# Measuring for retrofit windows



## Jackofall1 (Dec 5, 2010)

You want to know for sure remove the inside moldings, you will then be able to measure the frame OD.

Mark


----------



## kwikfishron (Mar 11, 2010)

If you already ordered the windows you better put a stop on that order *“immediately”* until you know you have it right or you’ll be stuck.

As mentioned pop off the interior trim on a window and check the opening. 

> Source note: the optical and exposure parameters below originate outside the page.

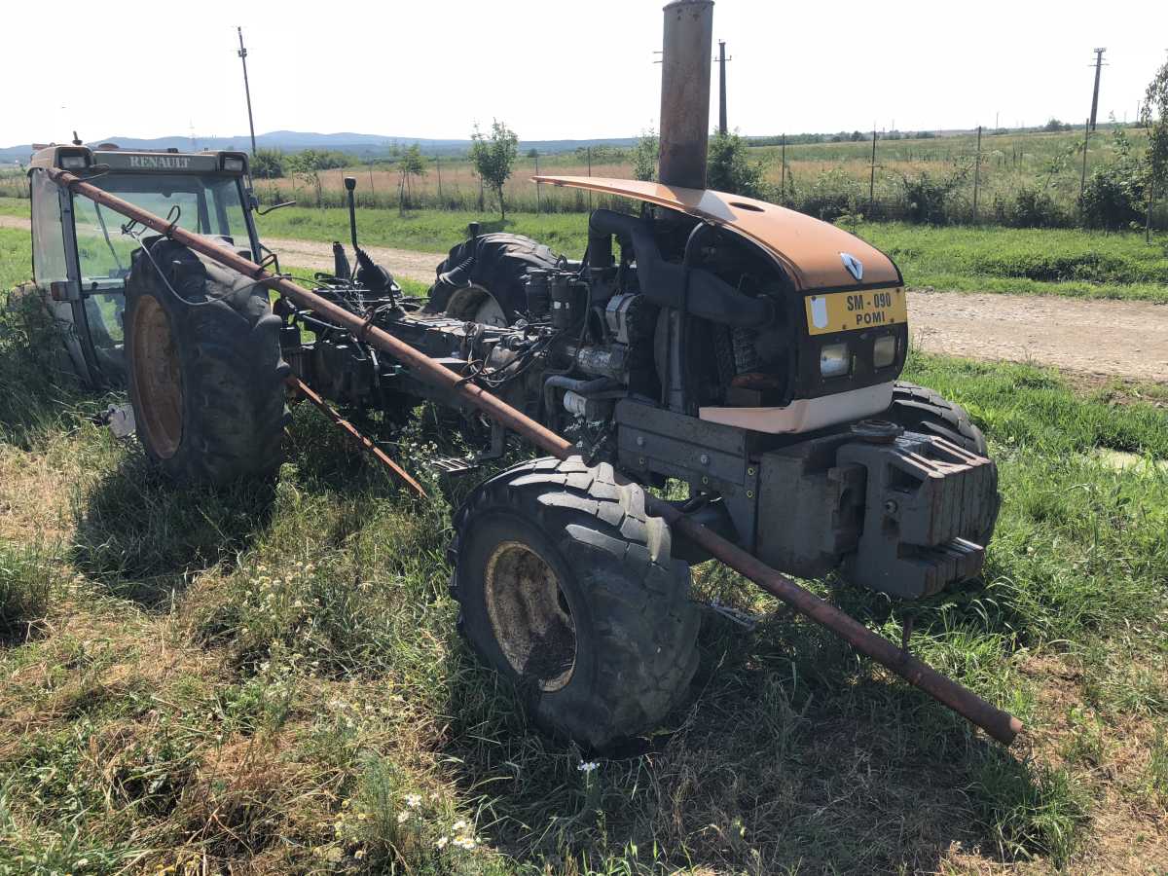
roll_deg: +0.6
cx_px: 584
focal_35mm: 28
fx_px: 945
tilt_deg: -19.7
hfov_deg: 63.4
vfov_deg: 49.7
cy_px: 438
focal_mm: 3.99
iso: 20
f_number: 1.8
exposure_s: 1/1372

Post a picture here inside and out of what you have now if you can.


----------



## mday83 (Aug 12, 2011)

I've got a few hours left to cancel the order, so if I can't figure this out for sure by then, then I probably will... I'm not sweating bullets yet, but I'm concerned, 'cause wasting $800 on four windows isn't my idea of fun!! Here are pictures of one of the windows inside and out. When I measure the inside opening, I get 34" x 46.75". When I measure from the outside, from each visible edge of the metal frame, I get 34.5" x 47.5". The windows I ordered are 34.5" x 47.25"... so that's the exact size on the width and .25" smaller on the height. Do they fit as long as I don't exceed the measurements of the frame from the outside?? Thanks so much for any help.

Inside pic










Outside pic


----------



## HomeSealed (Jan 3, 2008)

If you are paying someone to install these windows, have him measure them as well. Cancel the order, and have the installer measure them.... On that application there are a few different ways to install a new window, so it really depends on what he plans to do.


----------



## Ron6519 (Mar 28, 2007)

I would think if the handyman knew how to order the windows, he would have suggested it. I'd also be surprised if he would take on the responsibility.


----------